The exception to the rule among low-cost carriers is US Airways. Because the Dividend Miles program was developed before US Airways transformed itself into a discounter, it is comparable in most respects to the programs of full-service airlines. In particular, Dividend Miles members can earn miles with more than 100 partner companies—far more than participate in the program of any other low-cost carrier.
The flip side of earning opportunities is redemption opportunities. Together they account for most of what makes a program worth investing time and energy in, or not.
As with earning miles, the general rule governing award options is that larger programs offer their members more choices than smaller programs.

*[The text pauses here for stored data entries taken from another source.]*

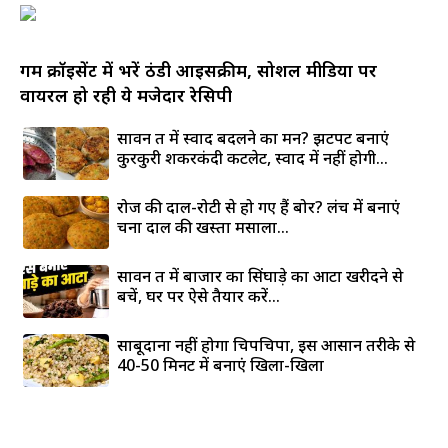
गर्म क्रॉइसेंट में भरें ठंडी आइसक्रीम, सोशल मीडिया पर
वायरल हो रही ये मजेदार रेसिपी
सावन व्रत में स्वाद बदलने का मन? झटपट बनाएं
कुरकुरी शकरकंदी कटलेट, स्वाद में नहीं होगी...
रोज की दाल-रोटी से हो गए हैं बोर? लंच में बनाएं
चना दाल की खस्ता मसाला...
सावन व्रत में बाजार का सिंघाड़े का आटा खरीदने से
बचें, घर पर ऐसे तैयार करें...
साबूदाना नहीं होगा चिपचिपा, इस आसान तरीके से
40-50 मिनट में बनाएं खिला-खिला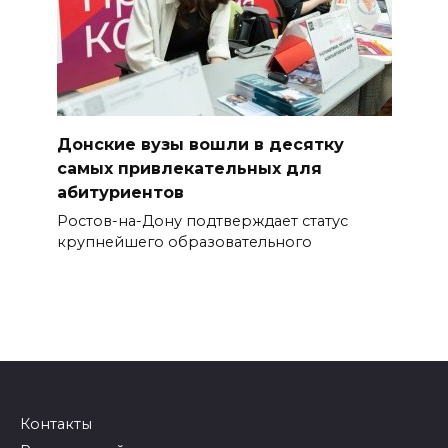
Донские вузы вошли в десятку
самых привлекательных для
абитуриентов
Ростов-на-Дону подтверждает статус
крупнейшего образовательного
Контакты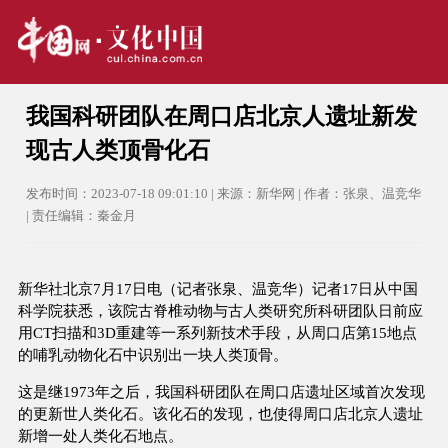
我国科研团队在周口店北京人遗址新发
现古人类顶骨化石
发布时间：2023-07-18 09:01:10 | 来源：新华网 | 作者：张泉、温竞华
| 责任编辑：秦金月
新华社北京7月17日电（记者张泉、温竞华）记者17日从中国
科学院获悉，该院古脊椎动物与古人类研究所科研团队日前应
用CT扫描和3D重建等一系列新技术手段，从周口店第15地点
的哺乳动物化石中识别出一块人类顶骨。
这是继1973年之后，我国科研团队在周口店遗址区域首次发现
的更新世人类化石。该化石的发现，也使得周口店北京人遗址
新增一处人类化石地点。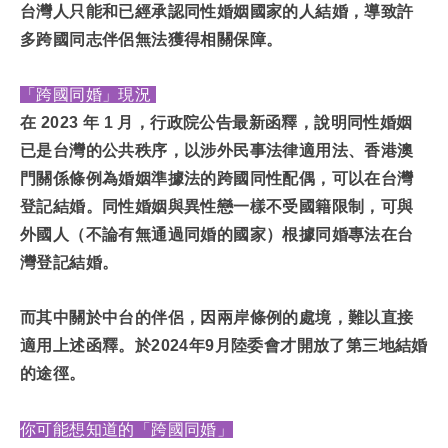
演講邀約
台灣人只能和已經承認同性婚姻國家的人結婚，導致許
理結婚登記。
多跨國同志伴侶無法獲得相關保障。
「跨國同婚」現況
在 2023 年 1 月，行政院公告最新函釋，說明同性婚姻
已是台灣的公共秩序，以涉外民事法律適用法、香港澳
門關係條例為婚姻準據法的跨國同性配偶，可以在台灣
登記結婚。同性婚姻與異性戀一樣不受國籍限制，可與
外國人（不論有無通過同婚的國家）根據同婚專法在台
灣登記結婚。
而其中關於中台的伴侶，因兩岸條例的處境，難以直接
適用上述函釋。於2024年9月陸委會才開放了第三地結婚
的途徑。
你可能想知道的「跨國同婚」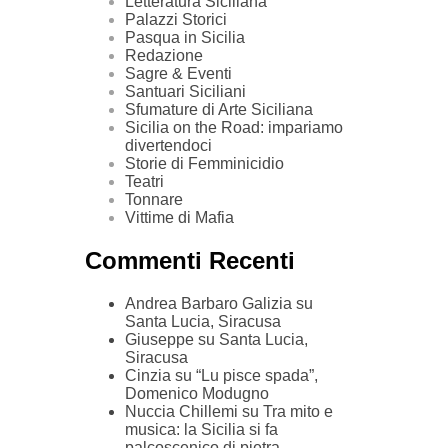
Letteratura Siciliana
Palazzi Storici
Pasqua in Sicilia
Redazione
Sagre & Eventi
Santuari Siciliani
Sfumature di Arte Siciliana
Sicilia on the Road: impariamo
divertendoci
Storie di Femminicidio
Teatri
Tonnare
Vittime di Mafia
Commenti Recenti
Andrea Barbaro Galizia
su
Santa Lucia, Siracusa
Giuseppe
su
Santa Lucia,
Siracusa
Cinzia
su
“Lu pisce spada”,
Domenico Modugno
Nuccia Chillemi
su
Tra mito e
musica: la Sicilia si fa
palcoscenico di pietra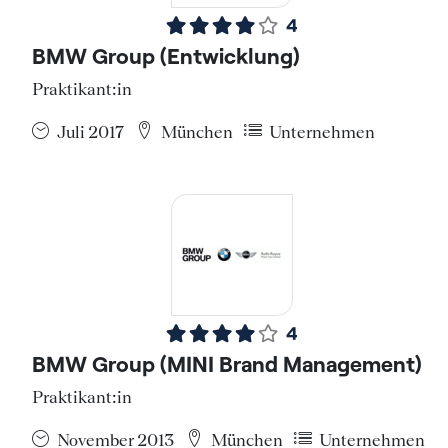
4
BMW Group (Entwicklung)
Praktikant:in
Juli 2017
München
Unternehmen
4
BMW Group (MINI Brand Management)
Praktikant:in
November 2013
München
Unternehmen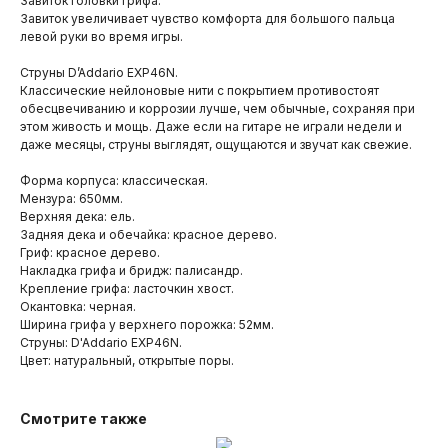
Завиток головки грифа.
Завиток увеличивает чувство комфорта для большого пальца
левой руки во время игры.
Струны D’Addario EXP46N.
Классические нейлоновые нити с покрытием противостоят
обесцвечиванию и коррозии лучше, чем обычные, сохраняя при
этом живость и мощь. Даже если на гитаре не играли недели и
даже месяцы, струны выглядят, ощущаются и звучат как свежие.
Форма корпуса: классическая.
Мензура: 650мм.
Верхняя дека: ель.
Задняя дека и обечайка: красное дерево.
Гриф: красное дерево.
Накладка грифа и бридж: палисандр.
Крепление грифа: ласточкин хвост.
Окантовка: черная.
Ширина грифа у верхнего порожка: 52мм.
Струны: D'Addario EXP46N.
Цвет: натуральный, открытые поры.
Смотрите также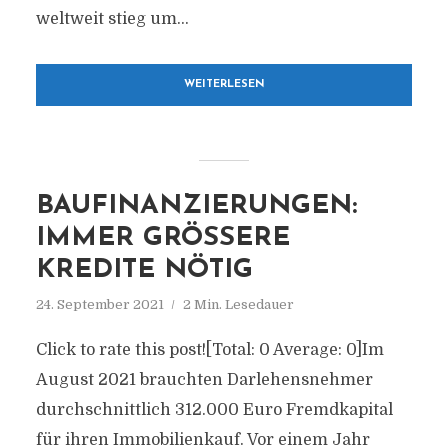
weltweit stieg um...
WEITERLESEN
BAUFINANZIERUNGEN:
IMMER GRÖSSERE K
REDITE NÖTIG
24. September 2021
2 Min. Lesedauer
Click to rate this post![Total: 0 Average: 0]Im
August 2021 brauchten Darlehensnehmer
durchschnittlich 312.000 Euro Fremdkapital
für ihren Immobilienkauf. Vor einem Jahr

Continental, Delta and Northwest members fare especially well on the awards front—domestic awards in particular—because these carriers are all members of the SkyTeam airline alliance. That means that they co-participate in each other's mileage programs, allowing members of Delta's program, for example, to redeem miles for flights on Continental and Northwest.
With award seats in notoriously short supply, such expanded opportunities can make the difference between snagging an award ticket and being forced to redeem twice as many miles for an unrestricted award, or staying home altogether.

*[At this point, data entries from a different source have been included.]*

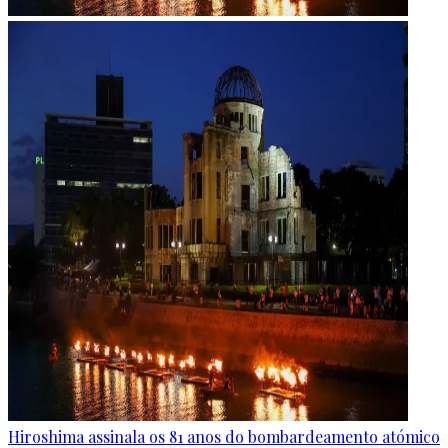
Hiroshima assinala os 81 anos do bombardeamento atómico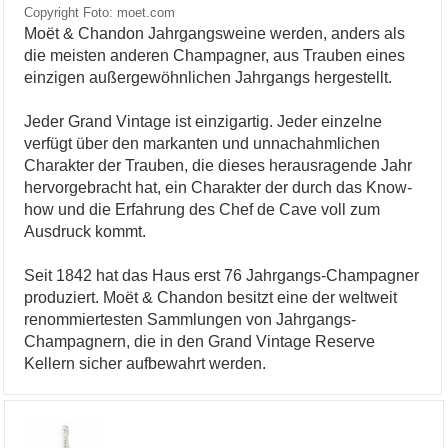
Copyright Foto: moet.com
Moët & Chandon Jahrgangsweine werden, anders als
die meisten anderen Champagner, aus Trauben eines
einzigen außergewöhnlichen Jahrgangs hergestellt.
Jeder Grand Vintage ist einzigartig. Jeder einzelne
verfügt über den markanten und unnachahmlichen
Charakter der Trauben, die dieses herausragende Jahr
hervorgebracht hat, ein Charakter der durch das Know-
how und die Erfahrung des Chef de Cave voll zum
Ausdruck kommt.
Seit 1842 hat das Haus erst 76 Jahrgangs-Champagner
produziert. Moët & Chandon besitzt eine der weltweit
renommiertesten Sammlungen von Jahrgangs-
Champagnern, die in den Grand Vintage Reserve
Kellern sicher aufbewahrt werden.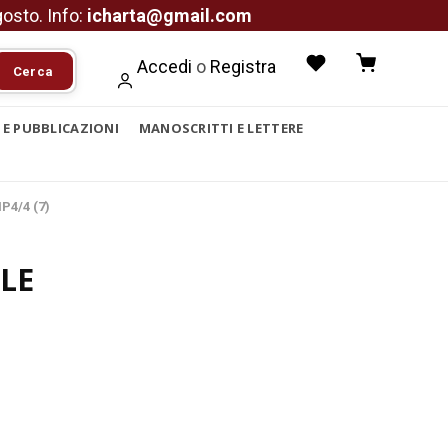
agosto. Info:
icharta@gmail.com
Accedi
o
Registra
Cerca
I E PUBBLICAZIONI
MANOSCRITTI E LETTERE
P4/4 (7)
LE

For the majority of program participants, earning miles and redeeming them for awards are the primary concerns. But for truly frequent flyers, earning miles is a given and free flights aren't the principal goal. Bona fide road warriors participate in mileage programs to obtain the perks associated with elite status. And the elite benefit that trumps all others is upgrades.
Airline programs that feature elite upgrades fall into two camps. American and United offer their elite members unlimited complimentary upgrades only from unrestricted fares (e.g. from the highest-priced tickets). Continental, Delta, and Northwest, on the other hand, allow their elite members to upgrade from any published fare. Unless you're a traveler who routinely flies on unrestricted tickets, the latter policy is likely to result in more seat time in first class than the former policy.

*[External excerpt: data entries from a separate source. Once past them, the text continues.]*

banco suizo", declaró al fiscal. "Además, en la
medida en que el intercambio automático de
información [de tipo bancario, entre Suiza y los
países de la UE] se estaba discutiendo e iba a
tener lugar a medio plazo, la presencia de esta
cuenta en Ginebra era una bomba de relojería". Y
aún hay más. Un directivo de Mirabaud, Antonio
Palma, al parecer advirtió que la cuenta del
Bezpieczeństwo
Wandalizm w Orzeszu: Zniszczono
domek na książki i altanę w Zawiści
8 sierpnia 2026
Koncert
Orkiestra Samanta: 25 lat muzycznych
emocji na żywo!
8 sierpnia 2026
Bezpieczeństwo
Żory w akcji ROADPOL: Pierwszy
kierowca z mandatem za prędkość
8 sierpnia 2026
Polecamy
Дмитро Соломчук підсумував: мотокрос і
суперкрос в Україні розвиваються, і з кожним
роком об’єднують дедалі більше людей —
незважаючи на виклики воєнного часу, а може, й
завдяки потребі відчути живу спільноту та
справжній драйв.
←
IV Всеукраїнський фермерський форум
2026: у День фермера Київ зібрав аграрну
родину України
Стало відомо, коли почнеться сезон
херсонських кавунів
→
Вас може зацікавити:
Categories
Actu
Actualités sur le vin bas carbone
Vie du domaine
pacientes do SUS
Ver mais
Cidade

The discount airlines' programs rarely feature elite upgrades because they lack either first-class cabins, elite program tiers, or both. The notable exception, as with earning partners, is US Airways' Dividend Miles program. Most US Airways flights have both first- and coach-class cabins, and Dividend Miles elite members receive unlimited space-available upgrades when traveling within the continental U.S.
Because frequent flyer program members have wildly different travel and purchase behavior, no mileage program is one-size-fits-all. But there is almost certainly a program whose particular strengths best dovetail with your individual requirements. Find it, stick with it, and reap the rewards.